:: Testo dell'esercizio ::
Sezze, sabato 12 gennaio 2008  -  ore 21,00                                           Auditorium Mario Costa

L’Auditorium Mario Costa ha ospitato il sesto "Tributo a Fabrizio De André".  La manifestazione, dedicata al cantautore genovese scomparso l’undici gennaio del 1999, è stata ideata da Franco Abbenda e organizzata dal Circolo Culturale Setina Civitas. Anche quest'anno il tributo ha ottenuto il patrocinio della Fondazione Fabrizio De André e quello del Comune di Sezze.

"Al vostro posto non ci so stare"

È questo il titolo della sesta edizione del tributo, composto da quattordici canzoni cantate da artisti e giovani appassionati locali, precedute da poesie e racconti scritti sui temi delle canzoni.

canzoni eseguite  @ Nella mia ora di libertà @ La guerra di Piero @  Il testamento di Tito @

La canzone dell'amore perduto @ Andrea @ Il gorilla @ Il pescatore @ Khorakhanè @

Sally @ Fiume Sand Creek @ La città vecchia @ Inverno @ Amore che vieni amore che vai @ Amico fragile @  

esecutori @ Franco Abbenda @ Vincenzo Faustinella, Manlio Meloni, Marco Iacobucci @ Claudia Abbenda, Marco Abbenda, Salvatore La Penna @ Roberto Cardinali, Oscar Di Raimo, Riccardo Colabattista, Claudia Loddo @ Annamaria Giorgi, Mauro D'Addia, Michele Lombardi @ Roberto Caetani, Fabio Morosillo, Matteo Spirito @ Alessandra Paletta, Carlo Marchionne @ 

lettori @ Piero Lauri @ Amedeo Rossi @ Carlo Marchionne @ Jeph Anelli @ Marisa Cappelli @ Felicetta Eianti @ Franco Abbenda @ Mariarita Marchetti @

fonico Armando Di Lenola @ luci Fabio Di Lenola @ video Pietro Paletta @ grafico Marco Abbenda

"...e cento e cento amici trovò" GRAZIE A TUTTI

clip video di Pietro Paletta

Canzoni nel cuore, parole d’autore

17 dicembre 2007,  di Franco Abbenda

Sono molte le canzoni che abbiamo nel cuore.

Stanno lì e ci piace riascoltarle.

Di qualcuna ricordiamo appena le parole del ritornello.

:: Consegna ::
Trascrivi dal testo sul tributo a Fabrizio De André tutto ciò che va da "L’Auditorium Mario Costa" giù fino a "temi delle canzoni.", senza alcuna modifica.

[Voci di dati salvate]
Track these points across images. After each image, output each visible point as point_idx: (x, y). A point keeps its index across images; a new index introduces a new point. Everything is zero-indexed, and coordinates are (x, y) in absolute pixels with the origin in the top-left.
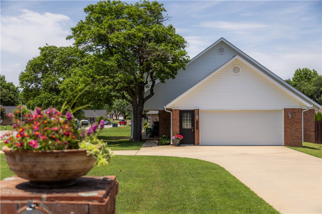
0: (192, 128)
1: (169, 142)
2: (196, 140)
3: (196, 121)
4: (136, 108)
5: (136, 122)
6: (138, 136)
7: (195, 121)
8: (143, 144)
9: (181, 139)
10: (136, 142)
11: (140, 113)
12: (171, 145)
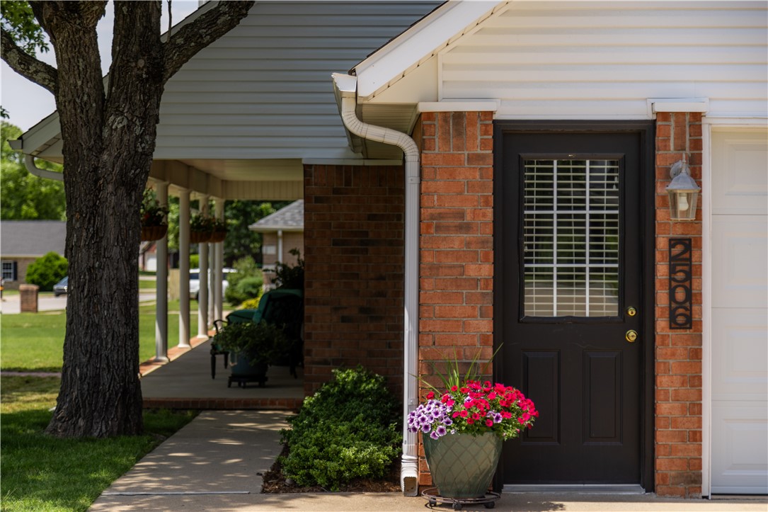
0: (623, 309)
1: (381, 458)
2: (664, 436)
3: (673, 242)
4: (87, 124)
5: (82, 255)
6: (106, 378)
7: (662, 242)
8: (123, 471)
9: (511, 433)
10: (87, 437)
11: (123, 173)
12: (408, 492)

--

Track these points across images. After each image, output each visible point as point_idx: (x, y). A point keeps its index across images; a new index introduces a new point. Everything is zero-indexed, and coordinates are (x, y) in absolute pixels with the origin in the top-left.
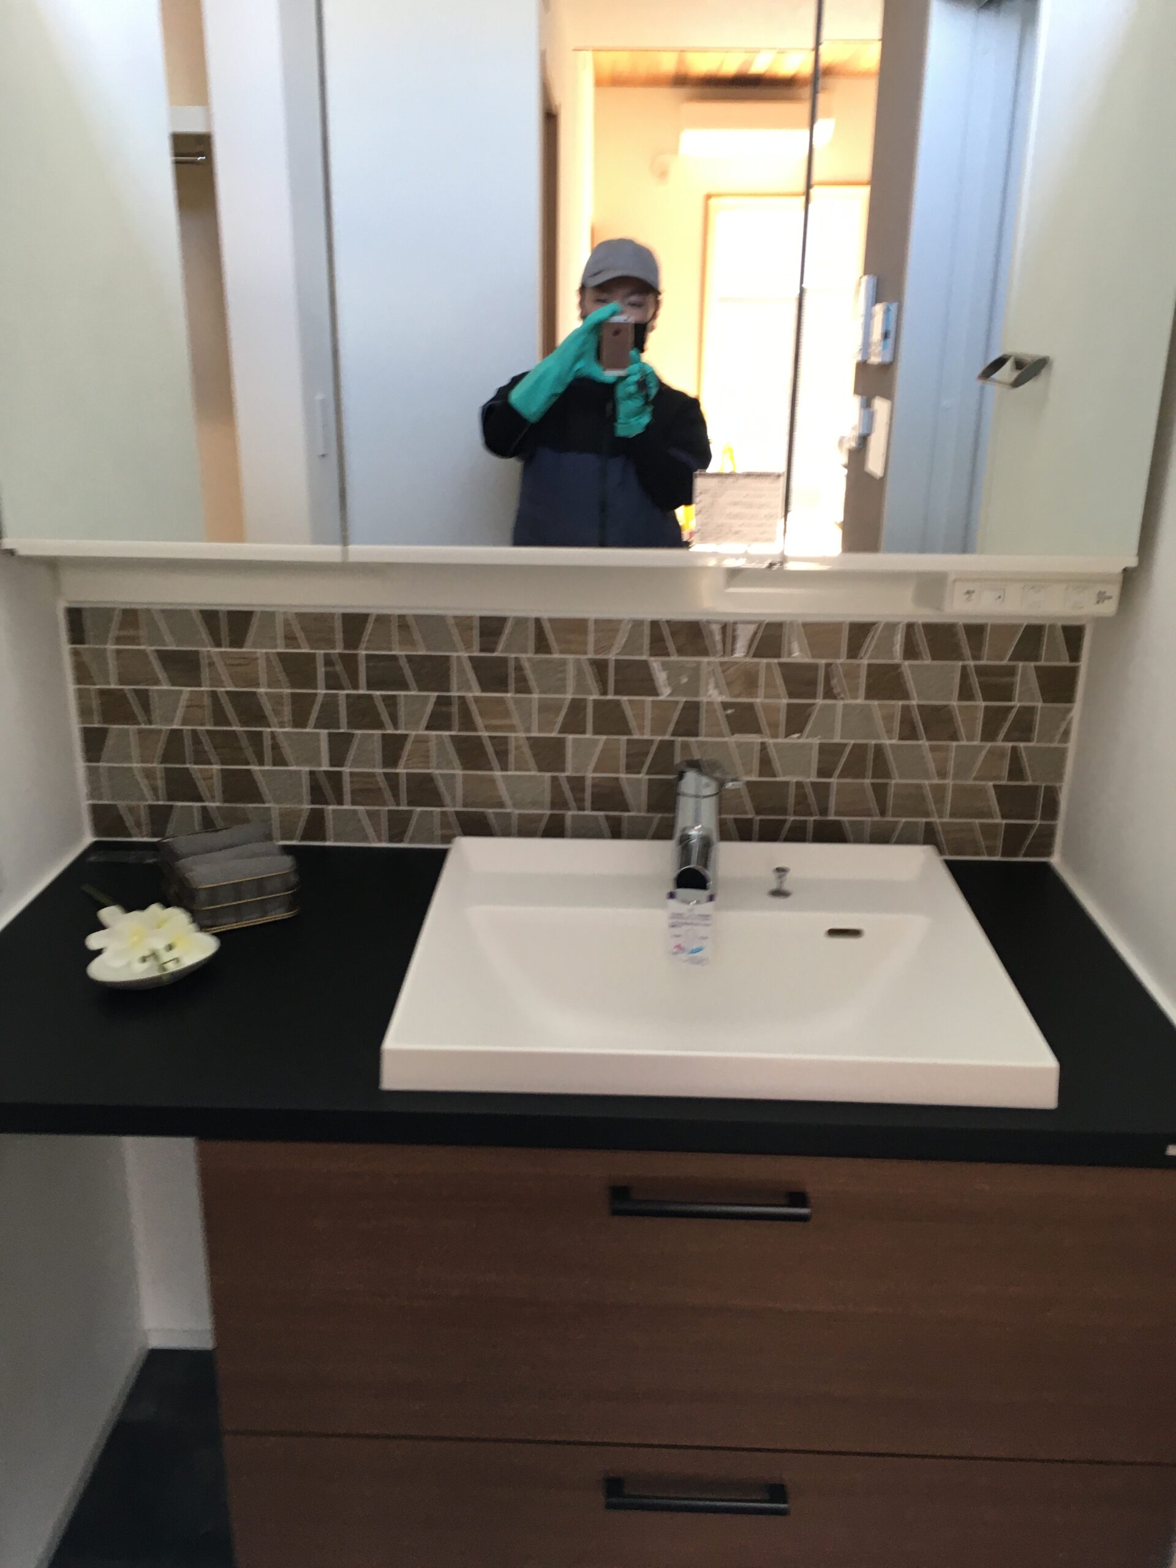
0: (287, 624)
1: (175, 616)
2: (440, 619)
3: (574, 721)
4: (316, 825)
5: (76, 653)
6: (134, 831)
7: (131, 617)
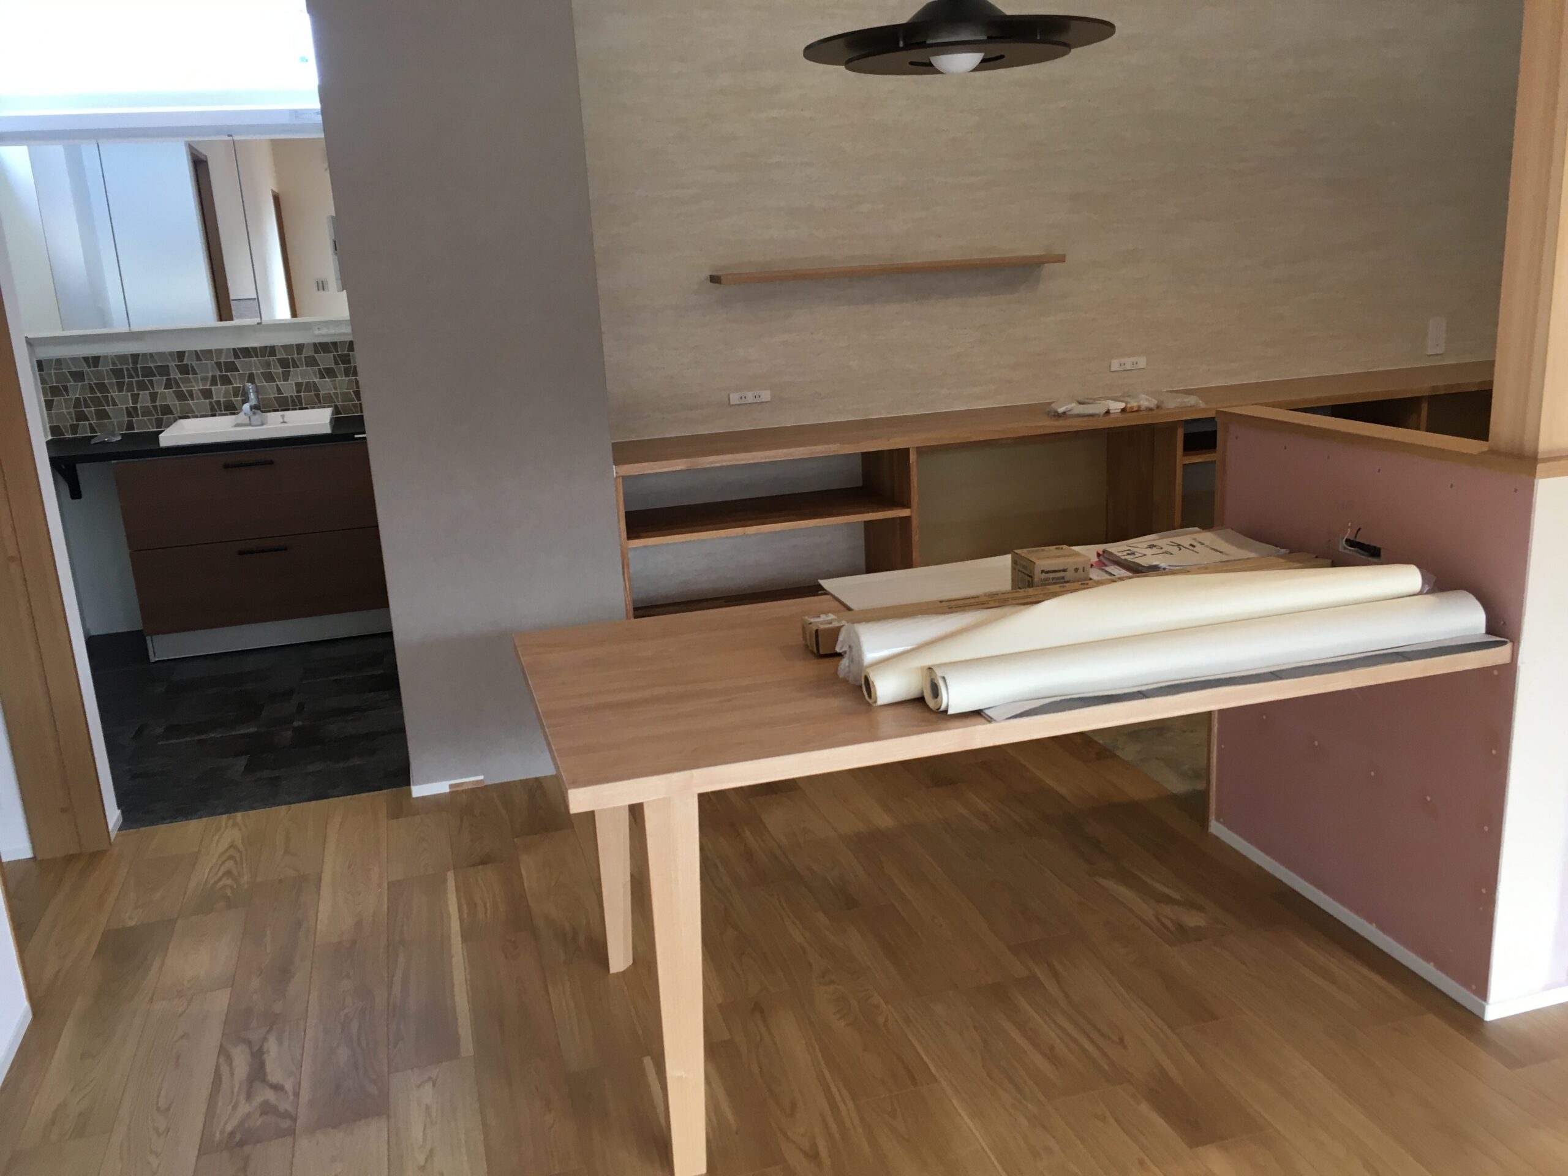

:: Risultato ::
L’Auditorium Mario Costa ha ospitato il sesto "Tributo a Fabrizio De André".  La manifestazione, dedicata al cantautore genovese scomparso l’undici gennaio del 1999, è stata ideata da Franco Abbenda e organizzata dal Circolo Culturale Setina Civitas. Anche quest'anno il tributo ha ottenuto il patrocinio della Fondazione Fabrizio De André e quello del Comune di Sezze.

"Al vostro posto non ci so stare"

È questo il titolo della sesta edizione del tributo, composto da quattordici canzoni cantate da artisti e giovani appassionati locali, precedute da poesie e racconti scritti sui temi delle canzoni.